AB: My favorite joke, I've ever written. Everybody tells me not to do it, but it's my favorite. It's one of those jokes that I tell it, and it doesn't get a laugh, I'm like "All right, well, that one was for me."

EW: Is it a staple in your set?

AB: No. Every now and then there will be an audience where, like maybe a handful, will absolutely love it. That's when I'll do it. If I know there's at least one person that doesn't give a shit and will laugh their ass off, I'll do it for them.

EW: That's great.

AB: The rest of the set you're trying to make that one person happy because you know they're one of you.

Editor: That's beautiful. I have one last question for you both: Does comedy inherently involve breaking the rules?

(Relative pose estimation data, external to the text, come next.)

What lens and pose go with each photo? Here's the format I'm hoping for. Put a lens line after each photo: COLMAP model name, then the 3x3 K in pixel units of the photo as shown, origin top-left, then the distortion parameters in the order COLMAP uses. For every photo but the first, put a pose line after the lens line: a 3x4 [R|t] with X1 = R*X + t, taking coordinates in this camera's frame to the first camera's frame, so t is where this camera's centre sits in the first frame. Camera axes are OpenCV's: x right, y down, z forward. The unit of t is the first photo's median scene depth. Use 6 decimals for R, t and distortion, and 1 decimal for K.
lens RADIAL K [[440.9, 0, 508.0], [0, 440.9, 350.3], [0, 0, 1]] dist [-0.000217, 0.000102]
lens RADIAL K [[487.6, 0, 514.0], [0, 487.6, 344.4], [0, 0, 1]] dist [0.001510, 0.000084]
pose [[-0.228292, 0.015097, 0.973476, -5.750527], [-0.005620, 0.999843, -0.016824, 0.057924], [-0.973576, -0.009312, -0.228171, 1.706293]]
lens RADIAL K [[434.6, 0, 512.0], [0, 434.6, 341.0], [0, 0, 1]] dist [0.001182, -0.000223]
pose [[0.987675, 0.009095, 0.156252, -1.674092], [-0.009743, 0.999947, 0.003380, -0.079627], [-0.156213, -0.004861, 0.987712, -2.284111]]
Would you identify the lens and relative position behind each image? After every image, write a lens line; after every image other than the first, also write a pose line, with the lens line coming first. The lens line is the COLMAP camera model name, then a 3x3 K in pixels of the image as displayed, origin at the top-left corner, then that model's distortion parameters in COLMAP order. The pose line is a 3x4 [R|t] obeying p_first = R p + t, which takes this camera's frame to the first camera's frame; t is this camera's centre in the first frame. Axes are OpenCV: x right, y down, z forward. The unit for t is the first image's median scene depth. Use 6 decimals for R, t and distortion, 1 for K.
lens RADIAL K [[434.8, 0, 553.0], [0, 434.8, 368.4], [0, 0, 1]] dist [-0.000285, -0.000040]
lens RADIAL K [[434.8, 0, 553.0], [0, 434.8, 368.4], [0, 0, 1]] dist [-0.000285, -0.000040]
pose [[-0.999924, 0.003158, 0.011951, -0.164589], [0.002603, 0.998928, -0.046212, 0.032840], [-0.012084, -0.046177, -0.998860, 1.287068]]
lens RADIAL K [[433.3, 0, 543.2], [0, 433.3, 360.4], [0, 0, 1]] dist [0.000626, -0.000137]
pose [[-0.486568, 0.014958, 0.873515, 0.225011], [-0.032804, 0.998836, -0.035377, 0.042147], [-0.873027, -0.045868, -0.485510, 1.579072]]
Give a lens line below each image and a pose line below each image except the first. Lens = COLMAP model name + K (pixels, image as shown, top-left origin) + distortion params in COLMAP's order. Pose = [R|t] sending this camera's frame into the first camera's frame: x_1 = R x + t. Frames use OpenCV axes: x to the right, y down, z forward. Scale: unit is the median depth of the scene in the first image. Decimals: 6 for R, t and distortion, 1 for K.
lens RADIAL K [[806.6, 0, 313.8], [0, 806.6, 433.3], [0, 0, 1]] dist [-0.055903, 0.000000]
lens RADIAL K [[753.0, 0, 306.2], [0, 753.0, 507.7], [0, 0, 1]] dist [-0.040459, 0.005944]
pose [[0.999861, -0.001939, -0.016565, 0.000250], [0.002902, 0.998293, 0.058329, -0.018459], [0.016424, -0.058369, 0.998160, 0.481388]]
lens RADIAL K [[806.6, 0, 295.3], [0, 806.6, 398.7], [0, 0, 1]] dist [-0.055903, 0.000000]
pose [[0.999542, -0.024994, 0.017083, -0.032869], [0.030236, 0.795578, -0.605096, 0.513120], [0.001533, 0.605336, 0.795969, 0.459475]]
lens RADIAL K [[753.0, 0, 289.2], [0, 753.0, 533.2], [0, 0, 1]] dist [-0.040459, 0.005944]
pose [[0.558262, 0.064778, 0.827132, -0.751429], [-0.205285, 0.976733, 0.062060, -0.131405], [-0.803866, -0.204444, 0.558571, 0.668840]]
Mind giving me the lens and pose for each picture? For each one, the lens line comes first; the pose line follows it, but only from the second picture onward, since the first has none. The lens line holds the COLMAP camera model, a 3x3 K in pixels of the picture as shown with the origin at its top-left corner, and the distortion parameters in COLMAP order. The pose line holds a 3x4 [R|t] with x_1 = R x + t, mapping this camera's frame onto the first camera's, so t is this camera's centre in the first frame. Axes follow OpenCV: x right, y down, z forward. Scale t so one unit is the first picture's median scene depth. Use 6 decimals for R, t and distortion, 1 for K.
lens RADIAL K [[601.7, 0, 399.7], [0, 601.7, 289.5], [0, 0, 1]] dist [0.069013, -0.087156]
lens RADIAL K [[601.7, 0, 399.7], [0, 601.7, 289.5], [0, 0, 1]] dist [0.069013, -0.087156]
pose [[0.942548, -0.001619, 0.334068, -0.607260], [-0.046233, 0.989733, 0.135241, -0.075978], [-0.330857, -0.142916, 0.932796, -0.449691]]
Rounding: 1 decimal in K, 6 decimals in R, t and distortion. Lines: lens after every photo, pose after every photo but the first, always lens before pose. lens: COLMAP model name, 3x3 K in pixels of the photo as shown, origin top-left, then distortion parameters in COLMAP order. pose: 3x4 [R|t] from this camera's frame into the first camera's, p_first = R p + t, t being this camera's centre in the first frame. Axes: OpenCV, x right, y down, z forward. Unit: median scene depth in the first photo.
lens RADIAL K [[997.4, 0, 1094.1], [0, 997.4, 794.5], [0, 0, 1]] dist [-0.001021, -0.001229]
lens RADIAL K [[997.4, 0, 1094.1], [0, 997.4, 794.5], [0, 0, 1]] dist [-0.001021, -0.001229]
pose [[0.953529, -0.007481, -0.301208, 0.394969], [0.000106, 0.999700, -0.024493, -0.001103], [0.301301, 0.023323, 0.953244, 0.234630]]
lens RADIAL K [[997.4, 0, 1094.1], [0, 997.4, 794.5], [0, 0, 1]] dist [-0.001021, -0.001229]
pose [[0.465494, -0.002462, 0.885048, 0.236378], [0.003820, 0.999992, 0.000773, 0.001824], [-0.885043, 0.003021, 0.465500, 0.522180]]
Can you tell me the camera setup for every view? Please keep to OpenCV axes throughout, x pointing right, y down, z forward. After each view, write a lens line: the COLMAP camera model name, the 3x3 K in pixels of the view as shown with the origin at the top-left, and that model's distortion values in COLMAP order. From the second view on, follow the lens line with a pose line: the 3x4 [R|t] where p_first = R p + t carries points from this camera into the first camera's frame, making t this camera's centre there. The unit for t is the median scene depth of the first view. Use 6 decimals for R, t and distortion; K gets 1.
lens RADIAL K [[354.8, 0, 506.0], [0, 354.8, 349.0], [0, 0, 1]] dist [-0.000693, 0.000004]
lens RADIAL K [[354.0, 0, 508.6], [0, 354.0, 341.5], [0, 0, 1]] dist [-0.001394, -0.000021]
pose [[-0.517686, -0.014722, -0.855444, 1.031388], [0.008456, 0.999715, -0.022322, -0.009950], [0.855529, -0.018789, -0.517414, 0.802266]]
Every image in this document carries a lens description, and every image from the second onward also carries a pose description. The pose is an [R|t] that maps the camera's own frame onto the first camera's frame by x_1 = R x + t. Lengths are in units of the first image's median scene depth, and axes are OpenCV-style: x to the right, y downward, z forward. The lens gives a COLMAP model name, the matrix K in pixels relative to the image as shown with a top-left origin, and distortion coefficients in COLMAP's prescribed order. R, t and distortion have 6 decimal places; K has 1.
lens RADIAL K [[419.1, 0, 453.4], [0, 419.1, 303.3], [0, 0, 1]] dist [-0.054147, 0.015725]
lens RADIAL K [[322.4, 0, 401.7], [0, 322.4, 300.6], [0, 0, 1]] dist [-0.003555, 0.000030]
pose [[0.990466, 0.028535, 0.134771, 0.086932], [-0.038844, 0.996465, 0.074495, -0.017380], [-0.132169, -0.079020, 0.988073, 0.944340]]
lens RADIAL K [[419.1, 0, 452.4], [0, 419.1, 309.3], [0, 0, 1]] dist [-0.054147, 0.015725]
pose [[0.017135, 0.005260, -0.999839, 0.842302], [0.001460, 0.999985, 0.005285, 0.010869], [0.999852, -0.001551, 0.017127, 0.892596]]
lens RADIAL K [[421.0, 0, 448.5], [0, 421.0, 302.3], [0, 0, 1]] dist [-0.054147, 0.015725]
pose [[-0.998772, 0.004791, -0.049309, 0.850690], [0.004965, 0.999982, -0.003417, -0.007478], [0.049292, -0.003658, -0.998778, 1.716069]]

AB: Comedy doesn't necessarily require breaking rules, but rather barriers. Every audience member enters with a wall up. A comedian has to figure out how to convince them to let their guard down. Some methods are non-traditional and require broken rules. ... Others are as simple as showing your own vulnerabilities. Comedy should be a platform with minimal rules beyond simple respect. Audiences appreciate the entertainment, but comedians need the art.

EW: It’s interesting, comedy has a lot of rules. From writing to getting into clubs, working your way up, and approaching your goals. There are rules. But I think the inherent act of pursuing something that is not considered a career by everyone — going against the grain with your schedule, ambitions, everything — you are breaking the rules.

This interview has been edited and condensed for clarity.